• [What the task requires] Transcribe only the lines of the listing below from the one holding "# See the License" through the one holding "RECT 0 0 8.6 0.6 ;", inclusive, without any change.

═══

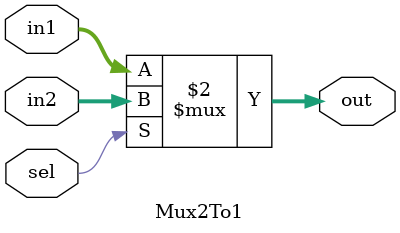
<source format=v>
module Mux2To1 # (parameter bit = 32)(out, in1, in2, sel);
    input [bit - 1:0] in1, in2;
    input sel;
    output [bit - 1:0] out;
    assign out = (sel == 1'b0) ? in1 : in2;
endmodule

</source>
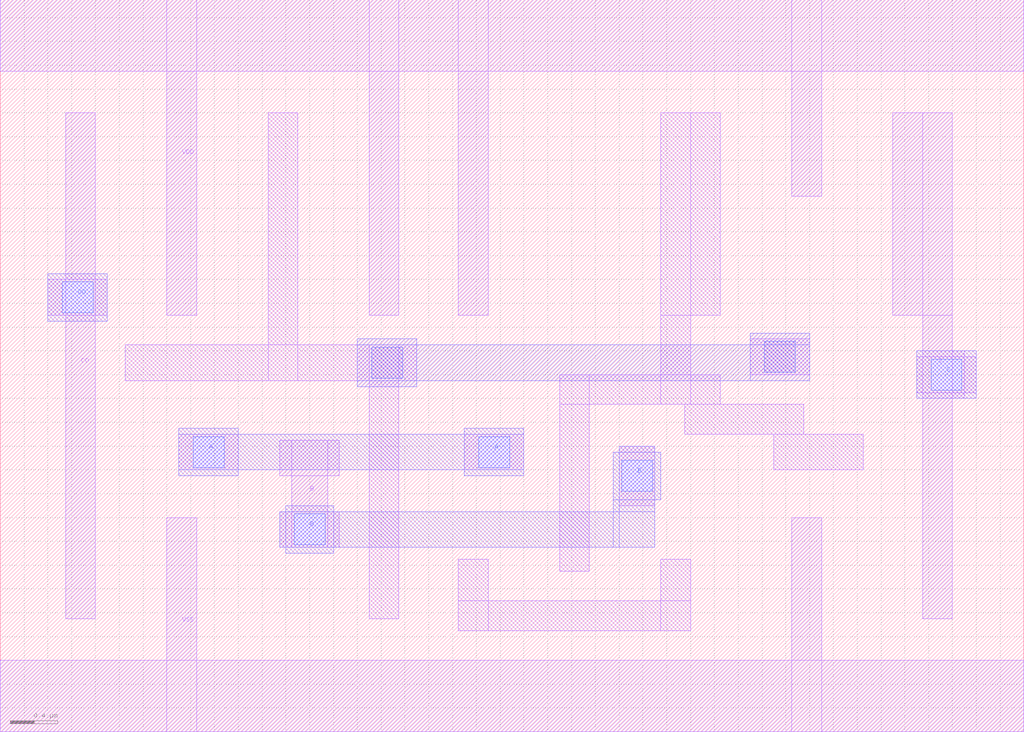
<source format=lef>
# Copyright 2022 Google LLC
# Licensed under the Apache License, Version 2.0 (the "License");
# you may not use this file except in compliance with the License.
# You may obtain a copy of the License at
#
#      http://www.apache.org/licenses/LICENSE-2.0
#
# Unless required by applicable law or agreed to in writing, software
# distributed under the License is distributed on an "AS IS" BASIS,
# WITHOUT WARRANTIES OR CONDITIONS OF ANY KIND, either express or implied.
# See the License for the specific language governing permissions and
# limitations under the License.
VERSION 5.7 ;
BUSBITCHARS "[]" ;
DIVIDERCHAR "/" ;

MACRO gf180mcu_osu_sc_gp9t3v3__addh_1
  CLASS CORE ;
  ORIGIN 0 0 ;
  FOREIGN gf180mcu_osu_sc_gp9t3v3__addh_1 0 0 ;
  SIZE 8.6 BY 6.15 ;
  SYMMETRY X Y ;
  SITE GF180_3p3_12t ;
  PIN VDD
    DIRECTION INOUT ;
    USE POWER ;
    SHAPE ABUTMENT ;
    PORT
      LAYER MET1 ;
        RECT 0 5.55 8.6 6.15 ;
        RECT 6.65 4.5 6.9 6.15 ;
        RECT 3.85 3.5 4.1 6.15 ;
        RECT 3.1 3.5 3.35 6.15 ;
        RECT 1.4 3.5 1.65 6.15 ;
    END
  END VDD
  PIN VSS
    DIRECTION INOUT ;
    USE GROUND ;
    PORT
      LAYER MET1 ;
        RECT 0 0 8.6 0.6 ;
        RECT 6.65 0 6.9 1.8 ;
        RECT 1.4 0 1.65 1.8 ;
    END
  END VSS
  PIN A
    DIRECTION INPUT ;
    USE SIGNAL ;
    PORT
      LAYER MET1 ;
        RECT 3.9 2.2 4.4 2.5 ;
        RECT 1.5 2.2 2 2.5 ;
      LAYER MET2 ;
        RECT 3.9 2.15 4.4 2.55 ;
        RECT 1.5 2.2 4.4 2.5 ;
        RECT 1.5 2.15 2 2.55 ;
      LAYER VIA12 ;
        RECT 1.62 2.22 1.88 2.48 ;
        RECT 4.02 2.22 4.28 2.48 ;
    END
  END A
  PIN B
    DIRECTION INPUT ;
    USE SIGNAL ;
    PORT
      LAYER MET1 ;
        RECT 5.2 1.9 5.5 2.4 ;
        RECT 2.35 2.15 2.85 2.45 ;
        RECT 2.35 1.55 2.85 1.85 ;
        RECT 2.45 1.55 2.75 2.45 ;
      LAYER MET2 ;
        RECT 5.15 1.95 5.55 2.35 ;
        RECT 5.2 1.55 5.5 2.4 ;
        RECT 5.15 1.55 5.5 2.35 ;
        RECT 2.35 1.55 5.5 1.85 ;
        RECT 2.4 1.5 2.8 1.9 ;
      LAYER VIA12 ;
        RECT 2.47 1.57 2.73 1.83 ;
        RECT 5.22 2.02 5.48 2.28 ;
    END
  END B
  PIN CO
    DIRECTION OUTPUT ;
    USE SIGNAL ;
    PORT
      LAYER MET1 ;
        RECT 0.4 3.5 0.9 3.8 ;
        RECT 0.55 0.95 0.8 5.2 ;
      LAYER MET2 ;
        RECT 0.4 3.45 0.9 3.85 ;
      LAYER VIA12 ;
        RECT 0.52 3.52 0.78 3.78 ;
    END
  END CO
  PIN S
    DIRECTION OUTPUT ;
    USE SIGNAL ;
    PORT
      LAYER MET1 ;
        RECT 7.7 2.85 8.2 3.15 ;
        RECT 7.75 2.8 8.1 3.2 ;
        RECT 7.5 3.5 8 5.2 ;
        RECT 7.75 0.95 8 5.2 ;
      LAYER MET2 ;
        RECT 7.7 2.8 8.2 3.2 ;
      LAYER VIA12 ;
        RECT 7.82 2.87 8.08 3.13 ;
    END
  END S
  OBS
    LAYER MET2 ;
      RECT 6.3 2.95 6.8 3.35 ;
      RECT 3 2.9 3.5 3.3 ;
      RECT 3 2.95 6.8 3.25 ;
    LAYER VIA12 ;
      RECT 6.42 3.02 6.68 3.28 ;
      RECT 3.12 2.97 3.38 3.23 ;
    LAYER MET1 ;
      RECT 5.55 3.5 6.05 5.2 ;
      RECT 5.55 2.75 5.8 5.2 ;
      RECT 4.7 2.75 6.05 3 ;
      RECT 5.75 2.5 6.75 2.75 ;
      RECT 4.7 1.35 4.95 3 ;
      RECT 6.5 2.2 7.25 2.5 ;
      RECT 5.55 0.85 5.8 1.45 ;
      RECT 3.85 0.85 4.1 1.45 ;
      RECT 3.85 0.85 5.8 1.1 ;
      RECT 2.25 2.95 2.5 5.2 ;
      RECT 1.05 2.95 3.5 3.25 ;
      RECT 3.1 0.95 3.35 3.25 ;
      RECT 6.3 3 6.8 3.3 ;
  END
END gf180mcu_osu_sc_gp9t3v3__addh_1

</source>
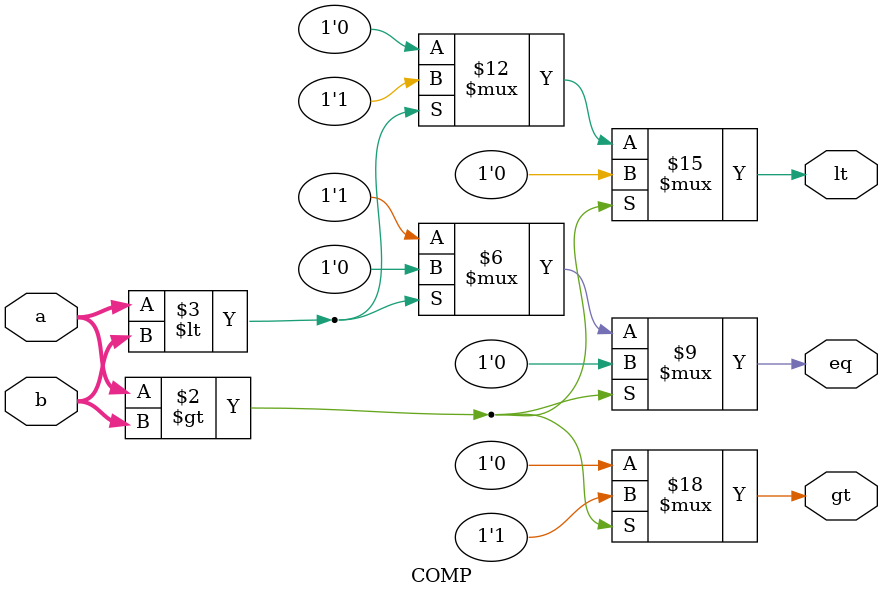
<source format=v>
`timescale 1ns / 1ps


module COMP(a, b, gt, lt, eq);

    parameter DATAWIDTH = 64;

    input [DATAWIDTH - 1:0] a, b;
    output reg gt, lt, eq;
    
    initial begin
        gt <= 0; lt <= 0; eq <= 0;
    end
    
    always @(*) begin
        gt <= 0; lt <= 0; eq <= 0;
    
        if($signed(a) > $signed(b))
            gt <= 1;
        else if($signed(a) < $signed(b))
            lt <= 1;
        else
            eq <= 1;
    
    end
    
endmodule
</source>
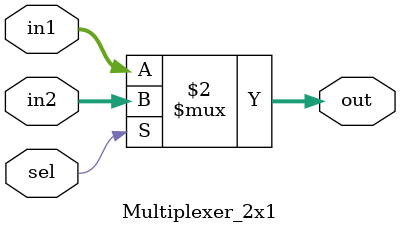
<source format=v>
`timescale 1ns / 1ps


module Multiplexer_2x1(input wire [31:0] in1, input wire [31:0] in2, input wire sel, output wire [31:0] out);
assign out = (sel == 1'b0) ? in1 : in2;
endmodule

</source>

═══

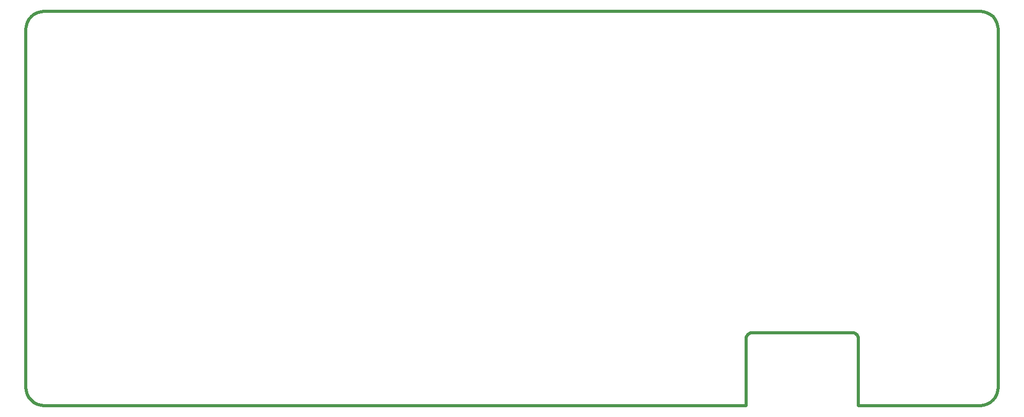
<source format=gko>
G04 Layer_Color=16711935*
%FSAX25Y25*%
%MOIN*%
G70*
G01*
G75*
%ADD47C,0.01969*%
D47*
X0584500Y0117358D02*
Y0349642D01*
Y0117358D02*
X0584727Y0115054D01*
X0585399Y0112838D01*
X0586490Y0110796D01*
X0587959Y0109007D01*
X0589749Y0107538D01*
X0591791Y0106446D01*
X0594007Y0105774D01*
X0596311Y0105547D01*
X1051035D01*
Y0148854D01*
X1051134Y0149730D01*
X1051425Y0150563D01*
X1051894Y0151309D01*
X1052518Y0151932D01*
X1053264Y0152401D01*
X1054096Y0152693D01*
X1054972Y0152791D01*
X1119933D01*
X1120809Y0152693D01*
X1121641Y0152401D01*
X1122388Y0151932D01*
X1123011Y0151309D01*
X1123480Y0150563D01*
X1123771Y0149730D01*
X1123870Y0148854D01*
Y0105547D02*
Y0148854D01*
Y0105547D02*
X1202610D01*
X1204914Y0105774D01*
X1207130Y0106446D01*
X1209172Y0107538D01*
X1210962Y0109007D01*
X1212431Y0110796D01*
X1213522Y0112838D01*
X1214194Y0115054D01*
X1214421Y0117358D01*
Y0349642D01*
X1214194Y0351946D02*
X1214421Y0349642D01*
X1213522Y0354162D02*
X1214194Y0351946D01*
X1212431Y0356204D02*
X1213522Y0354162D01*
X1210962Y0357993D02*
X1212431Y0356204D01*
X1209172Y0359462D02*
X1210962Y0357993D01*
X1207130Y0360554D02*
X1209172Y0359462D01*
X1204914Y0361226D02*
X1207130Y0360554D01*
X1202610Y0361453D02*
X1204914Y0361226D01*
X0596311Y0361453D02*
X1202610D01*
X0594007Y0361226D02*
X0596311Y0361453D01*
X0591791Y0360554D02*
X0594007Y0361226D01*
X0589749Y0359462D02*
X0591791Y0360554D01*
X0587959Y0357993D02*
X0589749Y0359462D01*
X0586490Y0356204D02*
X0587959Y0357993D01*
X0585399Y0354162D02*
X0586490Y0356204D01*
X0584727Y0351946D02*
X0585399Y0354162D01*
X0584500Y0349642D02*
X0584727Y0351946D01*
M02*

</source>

═══

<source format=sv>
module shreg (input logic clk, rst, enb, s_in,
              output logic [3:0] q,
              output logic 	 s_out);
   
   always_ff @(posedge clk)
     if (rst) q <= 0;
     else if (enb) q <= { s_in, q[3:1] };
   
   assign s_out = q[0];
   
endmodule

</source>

═══

• [Result of the task]
# See the License for the specific language governing permissions and
# limitations under the License.
VERSION 5.7 ;
BUSBITCHARS "[]" ;
DIVIDERCHAR "/" ;

MACRO gf180mcu_osu_sc_gp9t3v3__addh_1
  CLASS CORE ;
  ORIGIN 0 0 ;
  FOREIGN gf180mcu_osu_sc_gp9t3v3__addh_1 0 0 ;
  SIZE 8.6 BY 6.15 ;
  SYMMETRY X Y ;
  SITE GF180_3p3_12t ;
  PIN VDD
    DIRECTION INOUT ;
    USE POWER ;
    SHAPE ABUTMENT ;
    PORT
      LAYER MET1 ;
        RECT 0 5.55 8.6 6.15 ;
        RECT 6.65 4.5 6.9 6.15 ;
        RECT 3.85 3.5 4.1 6.15 ;
        RECT 3.1 3.5 3.35 6.15 ;
        RECT 1.4 3.5 1.65 6.15 ;
    END
  END VDD
  PIN VSS
    DIRECTION INOUT ;
    USE GROUND ;
    PORT
      LAYER MET1 ;
        RECT 0 0 8.6 0.6 ;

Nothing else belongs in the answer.